Customers and Strategy
James Seaman, Account Chief Technologist at Softcat:
Public sector organisations will continue to work at removing legacy (and often unsupported) applications from their estates; specialist providers will be required to fill the gaps. We would expect ‘centres of excellence’ for particular functions to emerge, potentially acting as service providers to other public sector organisations.
Corporate organisations will come under increased pressure to review and publish a strategy to their board so they can secure investment for future projects in that context. With technology end of life dates building up, it will be critical to make these decisions in the context of a cohesive plan and not as a knee-jerk replacement initiative if funds are to be unlocked.
Modern Workplace
Adam Harding, Chief Technologist for End User Computing at Softcat:
“Organisations will put a greater focus on measuring and improving employee sentiment, enablement and empowerment, using data-driven behavioural analytics, artificial intelligence and machine learning as tools.
“Data will be at the heart of everything and is key to organisations being able to make good decisions about products, services, employees, strategy and more. Data democratisation will become increasingly commonplace.

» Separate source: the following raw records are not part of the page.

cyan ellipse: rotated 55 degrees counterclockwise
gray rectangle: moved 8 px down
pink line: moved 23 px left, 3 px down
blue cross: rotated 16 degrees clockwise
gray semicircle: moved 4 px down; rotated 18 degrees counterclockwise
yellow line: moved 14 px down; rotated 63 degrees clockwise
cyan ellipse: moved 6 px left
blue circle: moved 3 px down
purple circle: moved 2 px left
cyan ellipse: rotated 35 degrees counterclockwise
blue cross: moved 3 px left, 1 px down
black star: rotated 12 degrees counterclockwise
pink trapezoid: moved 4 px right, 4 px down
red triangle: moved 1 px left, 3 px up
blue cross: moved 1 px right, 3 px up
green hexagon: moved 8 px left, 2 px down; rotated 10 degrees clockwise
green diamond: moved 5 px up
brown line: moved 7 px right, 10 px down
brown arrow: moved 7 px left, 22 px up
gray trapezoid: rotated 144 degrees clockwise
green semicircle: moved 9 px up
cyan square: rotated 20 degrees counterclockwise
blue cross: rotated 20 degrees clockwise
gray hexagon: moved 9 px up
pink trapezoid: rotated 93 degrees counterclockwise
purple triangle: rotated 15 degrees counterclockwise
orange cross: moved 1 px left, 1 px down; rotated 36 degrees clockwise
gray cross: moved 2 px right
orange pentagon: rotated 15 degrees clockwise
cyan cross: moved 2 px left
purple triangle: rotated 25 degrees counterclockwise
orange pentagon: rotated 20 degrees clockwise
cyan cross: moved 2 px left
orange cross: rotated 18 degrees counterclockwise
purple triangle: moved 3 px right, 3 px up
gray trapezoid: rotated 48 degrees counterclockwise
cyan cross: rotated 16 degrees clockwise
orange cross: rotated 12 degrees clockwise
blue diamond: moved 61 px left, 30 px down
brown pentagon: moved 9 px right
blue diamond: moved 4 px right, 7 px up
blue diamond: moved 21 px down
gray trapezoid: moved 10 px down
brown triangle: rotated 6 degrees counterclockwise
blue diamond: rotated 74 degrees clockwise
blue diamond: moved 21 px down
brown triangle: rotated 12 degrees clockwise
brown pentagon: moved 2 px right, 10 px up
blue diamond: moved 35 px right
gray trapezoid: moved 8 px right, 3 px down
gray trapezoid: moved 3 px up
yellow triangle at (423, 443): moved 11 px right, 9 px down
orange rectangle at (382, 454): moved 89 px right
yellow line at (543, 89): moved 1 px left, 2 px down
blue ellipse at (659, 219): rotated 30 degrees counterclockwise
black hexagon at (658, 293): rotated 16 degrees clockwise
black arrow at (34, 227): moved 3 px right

“Mobility will be a given, seamless collaboration and interconnectedness between people, services and processes will be the focus.
“AI and machine learning will start to filter out the noise, disruption and distraction of the irrelevant information that people are bombarded with on a minute-by-minute basis. We will start to personalise our enterprise and consumer app alerts, messages and notifications in the pursuit of the more productive moments of deep focus.
“The old adage of keeping your virtual desktops near your data will continue to stand, so AWS, Azure and IBM Cloud will see virtual desktop consumption increase exponentially.
“Workspace-as-a-Service style offerings from AWS Workspaces, Citrix, VMware (and at some point, Microsoft), will be the preferred route for most organisations as you can drop the expense and complexity of the I of VDI. For those wanting the keep their virtual desktops on-premises, there will be increased usage of cloud control, management and data planes to manage those on-premises workloads.
“IT-as-a-Service will become increasingly desirable as it delivers the ability to scale up and down quickly based on changing business requirements. It will also continue to provide organisations with access to the latest technology via a consumption model that they can afford.
“Machine learning will be used to proactively surface poignant actionable information before an employee is even aware it is required.
“Natural language processing and sentiment analytics will continue to improve dramatically over the course of 2019. Chatbots and AI will help automate mundane tasks such as text dictation, team collaboration, employee calendar management, customer service and help desk management.
“Augmented and mixed reality will start to build momentum for workforce training; virtual reality is still in most industries still awaiting critical use cases.”